Dialysis facilities in government hospitals are limited, making it difficult for patients to get the most expensive dialysis from the private sector.
Health officials said that it has become imperative to make the RIUT functional without delay keeping in view the increasing number of kidney patients.
The cost of the RIUT, which has been under construction for nine years, has been revised twice and since then the estimated cost has increased from Rs3 billion to more than Rs4 billion.
Once functional, the 265-bed hospital will now be the only facility for the treatment of patients in the Rawalpindi division, Azad Jammu and Kashmir and Khyber-Pakhtunkhwa.
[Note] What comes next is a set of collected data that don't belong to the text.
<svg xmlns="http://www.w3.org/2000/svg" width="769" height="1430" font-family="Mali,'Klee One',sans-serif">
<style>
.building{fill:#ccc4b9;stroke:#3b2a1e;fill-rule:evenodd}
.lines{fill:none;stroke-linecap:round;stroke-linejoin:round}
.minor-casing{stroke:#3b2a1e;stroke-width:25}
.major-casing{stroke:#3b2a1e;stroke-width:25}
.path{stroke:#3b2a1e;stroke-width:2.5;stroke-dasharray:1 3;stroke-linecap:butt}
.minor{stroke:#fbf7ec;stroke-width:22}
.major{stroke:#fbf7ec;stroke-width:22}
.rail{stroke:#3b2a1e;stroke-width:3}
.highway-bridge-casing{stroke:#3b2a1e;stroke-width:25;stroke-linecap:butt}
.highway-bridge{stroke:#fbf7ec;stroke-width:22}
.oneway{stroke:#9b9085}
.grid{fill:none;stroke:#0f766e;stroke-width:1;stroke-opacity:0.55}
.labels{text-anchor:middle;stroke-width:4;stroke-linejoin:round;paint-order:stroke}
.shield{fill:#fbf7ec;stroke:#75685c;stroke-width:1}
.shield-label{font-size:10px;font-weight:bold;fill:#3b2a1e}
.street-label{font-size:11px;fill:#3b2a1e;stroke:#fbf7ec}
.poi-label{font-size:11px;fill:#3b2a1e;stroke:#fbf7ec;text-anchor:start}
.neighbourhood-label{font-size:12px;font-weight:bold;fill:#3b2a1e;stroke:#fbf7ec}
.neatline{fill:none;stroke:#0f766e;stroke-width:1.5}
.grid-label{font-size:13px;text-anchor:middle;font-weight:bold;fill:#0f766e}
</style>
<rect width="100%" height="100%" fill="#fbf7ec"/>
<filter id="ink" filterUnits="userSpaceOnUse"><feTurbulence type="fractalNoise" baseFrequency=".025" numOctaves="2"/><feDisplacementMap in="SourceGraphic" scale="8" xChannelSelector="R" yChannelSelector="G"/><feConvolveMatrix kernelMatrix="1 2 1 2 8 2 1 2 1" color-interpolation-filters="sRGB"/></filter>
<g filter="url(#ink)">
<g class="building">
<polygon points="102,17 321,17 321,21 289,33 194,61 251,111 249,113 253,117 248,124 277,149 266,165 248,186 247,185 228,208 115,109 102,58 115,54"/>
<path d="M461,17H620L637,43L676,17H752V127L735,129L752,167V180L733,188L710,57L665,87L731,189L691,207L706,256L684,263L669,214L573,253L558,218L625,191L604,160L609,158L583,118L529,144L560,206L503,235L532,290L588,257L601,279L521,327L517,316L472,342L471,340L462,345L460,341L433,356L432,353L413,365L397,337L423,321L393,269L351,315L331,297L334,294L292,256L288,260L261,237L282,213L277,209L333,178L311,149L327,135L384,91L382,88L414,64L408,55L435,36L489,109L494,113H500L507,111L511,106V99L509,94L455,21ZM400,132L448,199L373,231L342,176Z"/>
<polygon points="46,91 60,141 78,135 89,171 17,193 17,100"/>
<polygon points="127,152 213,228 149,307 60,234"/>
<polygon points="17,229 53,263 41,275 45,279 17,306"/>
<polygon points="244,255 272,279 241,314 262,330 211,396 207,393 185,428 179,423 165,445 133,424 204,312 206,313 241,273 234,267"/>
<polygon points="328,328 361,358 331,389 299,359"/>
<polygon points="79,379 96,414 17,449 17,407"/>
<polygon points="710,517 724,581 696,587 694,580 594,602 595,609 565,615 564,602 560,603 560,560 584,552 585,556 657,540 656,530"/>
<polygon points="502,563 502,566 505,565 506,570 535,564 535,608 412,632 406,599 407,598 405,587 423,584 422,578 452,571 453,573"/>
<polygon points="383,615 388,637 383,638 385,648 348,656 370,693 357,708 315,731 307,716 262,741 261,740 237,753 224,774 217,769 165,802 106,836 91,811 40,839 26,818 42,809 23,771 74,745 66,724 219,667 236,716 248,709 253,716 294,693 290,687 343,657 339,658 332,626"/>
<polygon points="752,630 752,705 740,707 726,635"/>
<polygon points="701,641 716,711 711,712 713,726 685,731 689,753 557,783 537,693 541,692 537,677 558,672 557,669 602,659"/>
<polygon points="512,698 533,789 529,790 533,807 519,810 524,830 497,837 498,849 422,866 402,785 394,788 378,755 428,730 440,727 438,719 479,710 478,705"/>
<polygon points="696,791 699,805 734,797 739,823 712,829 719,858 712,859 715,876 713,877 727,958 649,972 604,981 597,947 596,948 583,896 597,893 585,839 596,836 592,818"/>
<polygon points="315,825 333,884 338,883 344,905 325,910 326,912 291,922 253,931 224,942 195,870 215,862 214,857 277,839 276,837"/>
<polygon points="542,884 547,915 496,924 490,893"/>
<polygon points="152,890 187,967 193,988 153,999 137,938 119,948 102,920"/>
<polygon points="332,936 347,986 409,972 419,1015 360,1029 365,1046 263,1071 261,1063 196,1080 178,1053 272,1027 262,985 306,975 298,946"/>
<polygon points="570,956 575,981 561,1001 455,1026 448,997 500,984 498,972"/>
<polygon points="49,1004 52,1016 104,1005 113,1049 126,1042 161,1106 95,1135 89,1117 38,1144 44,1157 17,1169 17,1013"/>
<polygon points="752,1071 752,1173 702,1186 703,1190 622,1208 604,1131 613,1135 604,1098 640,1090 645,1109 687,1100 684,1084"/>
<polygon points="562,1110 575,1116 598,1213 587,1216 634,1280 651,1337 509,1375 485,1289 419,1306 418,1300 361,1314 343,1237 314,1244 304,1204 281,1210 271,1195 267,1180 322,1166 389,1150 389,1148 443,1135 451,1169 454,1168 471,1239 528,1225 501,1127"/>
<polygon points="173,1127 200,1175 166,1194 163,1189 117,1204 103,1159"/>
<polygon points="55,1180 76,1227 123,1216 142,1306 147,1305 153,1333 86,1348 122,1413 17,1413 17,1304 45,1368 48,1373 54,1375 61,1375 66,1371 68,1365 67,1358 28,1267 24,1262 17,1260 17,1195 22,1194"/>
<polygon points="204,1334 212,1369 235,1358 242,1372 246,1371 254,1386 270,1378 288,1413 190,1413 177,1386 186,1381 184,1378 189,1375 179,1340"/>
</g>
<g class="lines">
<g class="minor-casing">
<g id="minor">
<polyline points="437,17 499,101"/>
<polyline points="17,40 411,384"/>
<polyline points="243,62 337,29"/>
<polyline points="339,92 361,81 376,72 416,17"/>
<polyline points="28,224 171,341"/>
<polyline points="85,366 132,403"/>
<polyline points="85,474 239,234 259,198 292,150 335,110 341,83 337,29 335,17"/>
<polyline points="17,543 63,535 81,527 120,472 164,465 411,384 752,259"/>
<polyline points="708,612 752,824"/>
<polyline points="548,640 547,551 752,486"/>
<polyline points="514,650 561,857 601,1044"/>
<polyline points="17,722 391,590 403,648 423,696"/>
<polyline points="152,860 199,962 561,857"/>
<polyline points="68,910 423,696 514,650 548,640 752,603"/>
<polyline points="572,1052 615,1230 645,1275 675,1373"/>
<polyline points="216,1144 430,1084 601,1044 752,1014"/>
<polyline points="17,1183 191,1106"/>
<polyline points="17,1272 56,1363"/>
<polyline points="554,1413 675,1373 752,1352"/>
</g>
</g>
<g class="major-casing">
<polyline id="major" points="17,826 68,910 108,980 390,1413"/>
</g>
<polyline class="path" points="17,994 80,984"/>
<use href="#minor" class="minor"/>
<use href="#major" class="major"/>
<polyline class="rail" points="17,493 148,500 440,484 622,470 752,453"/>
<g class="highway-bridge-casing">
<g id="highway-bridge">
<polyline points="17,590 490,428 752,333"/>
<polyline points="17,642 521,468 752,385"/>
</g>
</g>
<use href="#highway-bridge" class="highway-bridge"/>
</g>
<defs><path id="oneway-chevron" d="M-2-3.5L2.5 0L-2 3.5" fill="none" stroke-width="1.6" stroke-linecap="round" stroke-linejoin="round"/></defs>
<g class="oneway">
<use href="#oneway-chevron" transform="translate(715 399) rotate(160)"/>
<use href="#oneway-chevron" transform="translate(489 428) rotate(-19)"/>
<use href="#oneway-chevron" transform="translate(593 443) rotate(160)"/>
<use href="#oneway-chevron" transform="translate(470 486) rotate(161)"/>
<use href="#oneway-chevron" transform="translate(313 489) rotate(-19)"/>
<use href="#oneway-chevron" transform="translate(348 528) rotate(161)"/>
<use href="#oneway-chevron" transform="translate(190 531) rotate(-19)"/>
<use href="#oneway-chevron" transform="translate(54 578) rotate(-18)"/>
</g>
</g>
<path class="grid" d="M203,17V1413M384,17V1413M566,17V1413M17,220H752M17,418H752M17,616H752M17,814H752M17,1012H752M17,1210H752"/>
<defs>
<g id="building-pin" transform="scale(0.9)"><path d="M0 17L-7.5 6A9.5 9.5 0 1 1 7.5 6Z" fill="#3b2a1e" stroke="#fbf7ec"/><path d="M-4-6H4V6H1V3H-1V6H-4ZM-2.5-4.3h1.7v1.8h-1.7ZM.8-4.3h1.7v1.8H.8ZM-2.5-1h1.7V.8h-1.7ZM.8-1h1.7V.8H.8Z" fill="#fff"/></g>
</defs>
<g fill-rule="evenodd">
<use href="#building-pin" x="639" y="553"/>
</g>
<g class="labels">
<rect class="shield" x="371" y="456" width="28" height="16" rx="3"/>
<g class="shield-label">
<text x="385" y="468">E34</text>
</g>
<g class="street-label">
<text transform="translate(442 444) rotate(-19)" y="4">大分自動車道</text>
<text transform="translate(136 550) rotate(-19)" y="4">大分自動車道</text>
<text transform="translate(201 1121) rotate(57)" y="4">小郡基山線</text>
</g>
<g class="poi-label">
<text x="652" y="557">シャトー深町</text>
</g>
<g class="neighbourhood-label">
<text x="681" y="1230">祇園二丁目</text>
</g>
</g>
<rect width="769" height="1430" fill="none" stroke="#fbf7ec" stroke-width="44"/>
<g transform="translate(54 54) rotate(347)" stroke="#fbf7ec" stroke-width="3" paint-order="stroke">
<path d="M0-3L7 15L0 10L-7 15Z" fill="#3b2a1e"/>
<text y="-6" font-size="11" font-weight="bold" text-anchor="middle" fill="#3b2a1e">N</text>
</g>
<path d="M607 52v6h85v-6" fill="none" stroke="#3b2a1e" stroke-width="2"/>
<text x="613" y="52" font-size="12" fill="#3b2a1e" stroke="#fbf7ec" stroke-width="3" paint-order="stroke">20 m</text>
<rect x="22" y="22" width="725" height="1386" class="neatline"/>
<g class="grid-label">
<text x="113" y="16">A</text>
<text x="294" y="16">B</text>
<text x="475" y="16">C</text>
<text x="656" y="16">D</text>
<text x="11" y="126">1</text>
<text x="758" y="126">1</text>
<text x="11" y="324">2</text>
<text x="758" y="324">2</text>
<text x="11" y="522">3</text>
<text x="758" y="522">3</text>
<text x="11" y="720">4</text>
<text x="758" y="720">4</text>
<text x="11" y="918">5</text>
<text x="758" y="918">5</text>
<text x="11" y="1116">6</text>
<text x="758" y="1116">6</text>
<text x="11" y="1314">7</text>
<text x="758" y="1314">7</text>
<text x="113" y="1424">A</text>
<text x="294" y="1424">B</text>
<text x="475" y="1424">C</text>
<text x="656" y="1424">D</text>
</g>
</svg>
The hospital will have a 30-machine dialysis centre, with five state-of-the-art modular operating theatres and one operating theatre. Kidney transplant operations will be performed at the RIUT.
The hospital project was originally scheduled to be completed in 2016 but it could not be made functional yet.
Officials said that they have set an initial target to recruit 1,100 staff members including doctors, nurses, and others for the hospital.
Managing human resources at the institute had been a massive problem to date, with 210 nurses having been transferred to Lahore and other hospitals in Rawalpindi and Murree as RIUT was unable to pay their salaries.
Published in The Express Tribune, March 30th, 2022.